▶ What to do: All that should be output is the block of lines below from the line with "Page size: 1500x844." to the line with "For every layout", both included, exactly as written.

▶ Data shown:
—————
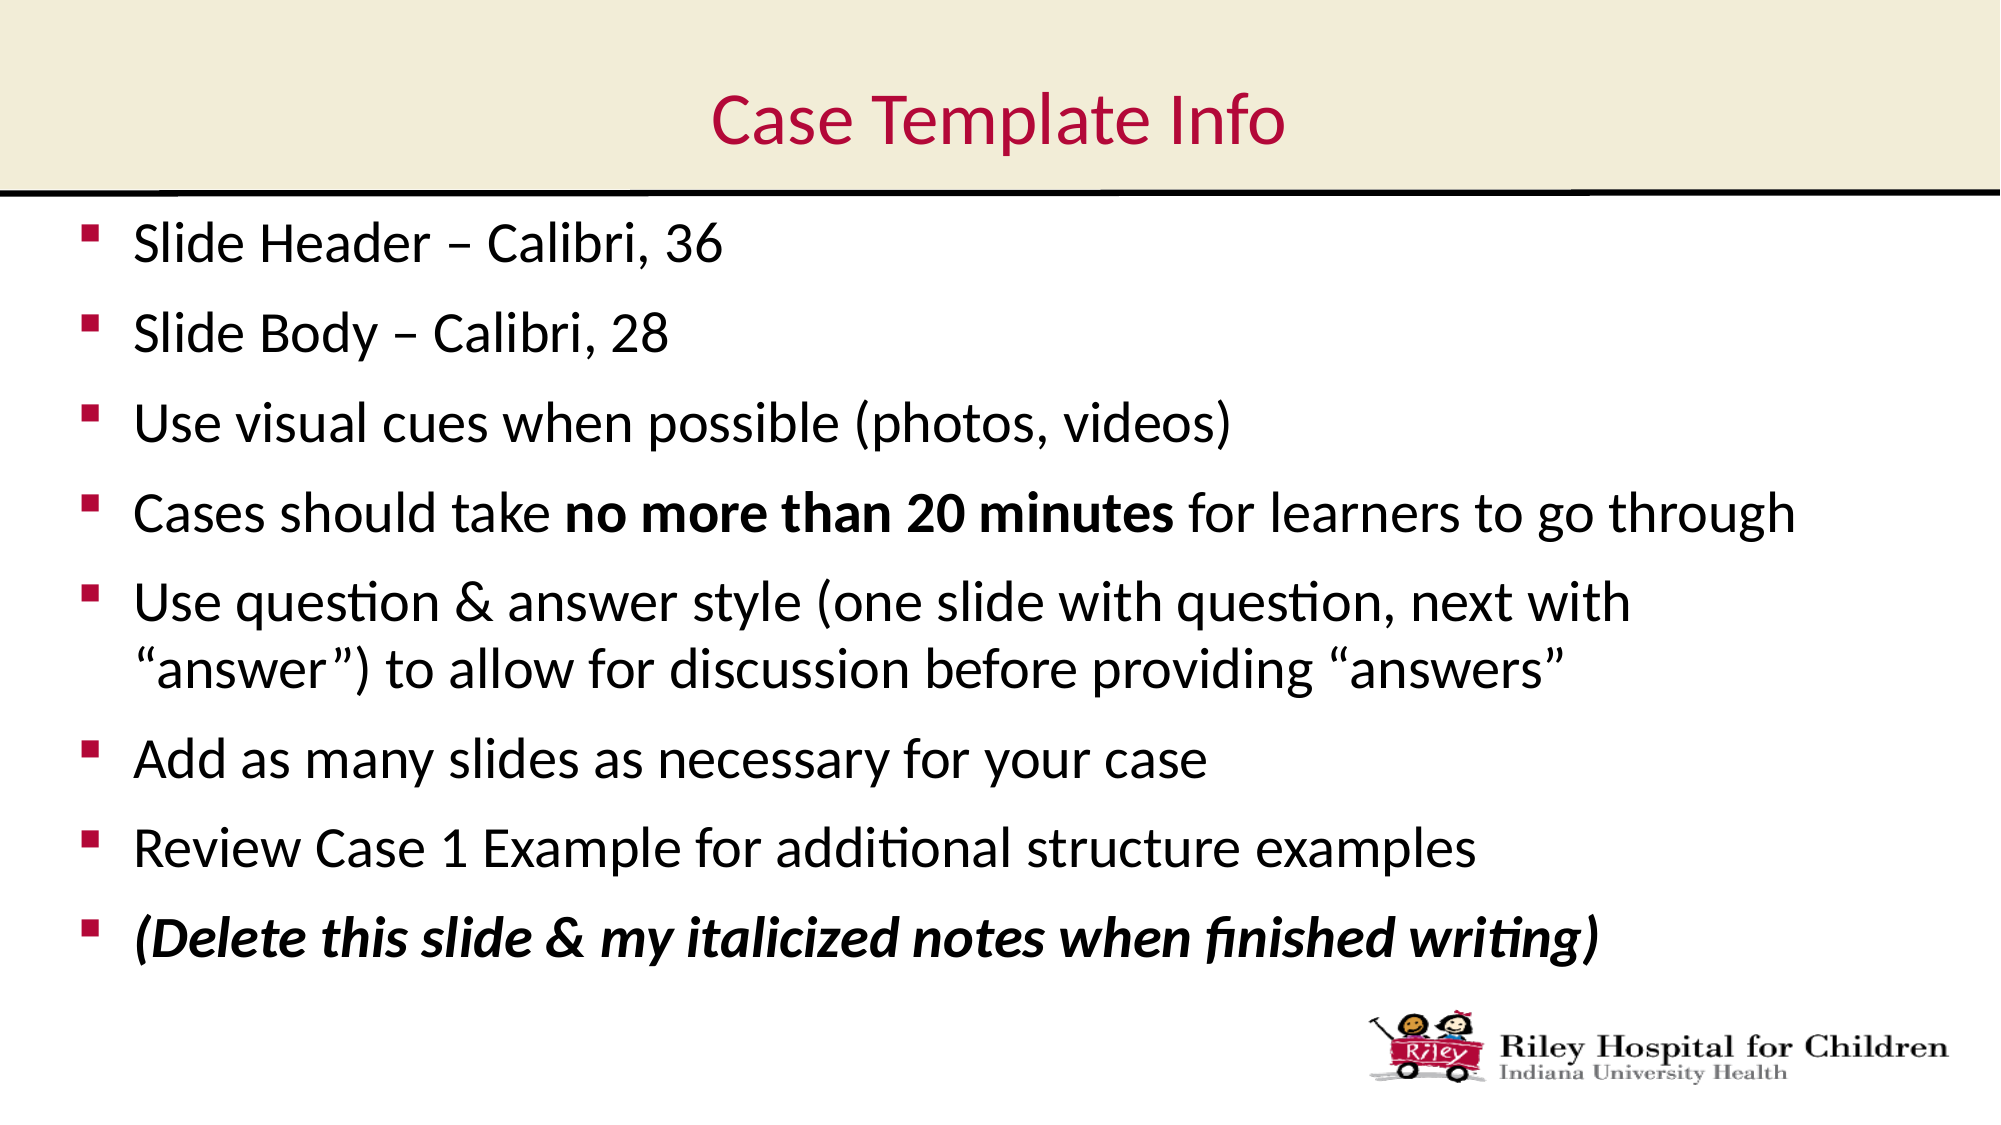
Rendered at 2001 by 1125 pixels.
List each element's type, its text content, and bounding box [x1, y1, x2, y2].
—————
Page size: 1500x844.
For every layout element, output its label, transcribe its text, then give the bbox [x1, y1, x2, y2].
—————
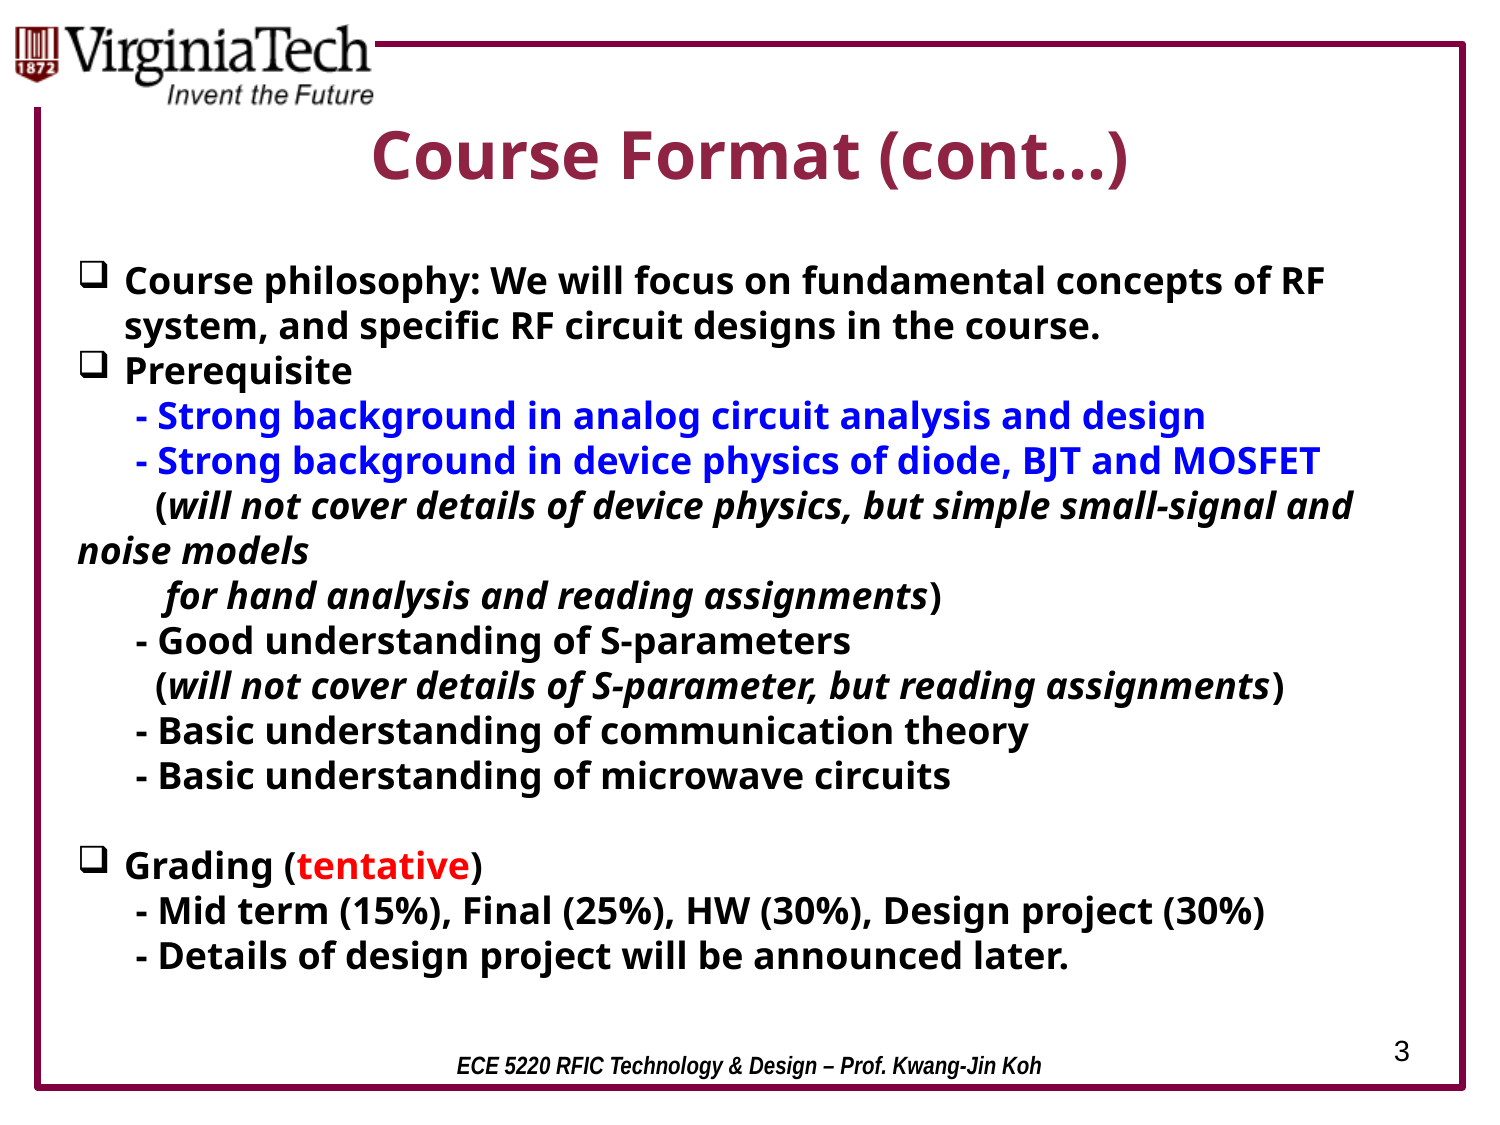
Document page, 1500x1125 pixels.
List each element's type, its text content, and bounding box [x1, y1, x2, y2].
—————
▶ Exercise answer:
Page size: 1500x844.
For every layout element, output its label, transcribe its text, then give the bbox [x1, y1, x2, y2].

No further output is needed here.